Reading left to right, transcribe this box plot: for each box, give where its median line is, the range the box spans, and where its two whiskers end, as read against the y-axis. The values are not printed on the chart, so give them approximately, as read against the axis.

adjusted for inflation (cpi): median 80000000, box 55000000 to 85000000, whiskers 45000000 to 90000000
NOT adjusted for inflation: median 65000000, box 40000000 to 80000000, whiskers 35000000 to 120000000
━━━━
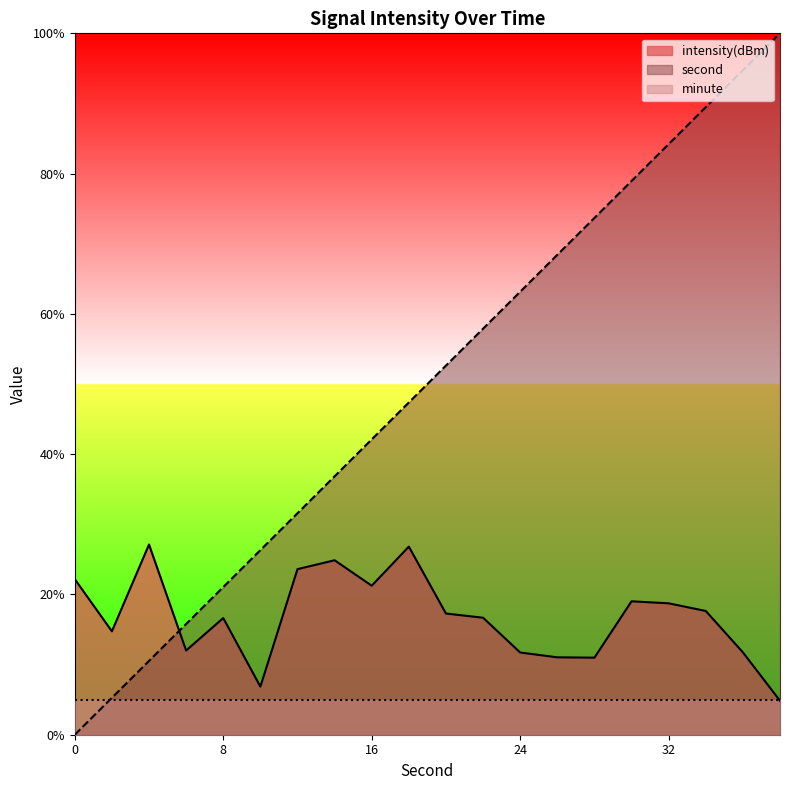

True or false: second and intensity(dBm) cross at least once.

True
━━━━
**The task**
Rewrite the lines as a Markdown table with the columns Row and Line, starting with the line that contains "adjusted for inflation (cpi): median" and going on through the line that contains "NOT adjusted for". Leave out blank lines.

**Your response**
| Row | Line |
|---|---|
| 1 | adjusted for inflation (cpi): median 80000000, box 55000000 to 85000000, whiskers 45000000 to 90000000 |
| 2 | NOT adjusted for inflation: median 65000000, box 40000000 to 80000000, whiskers 35000000 to 120000000 |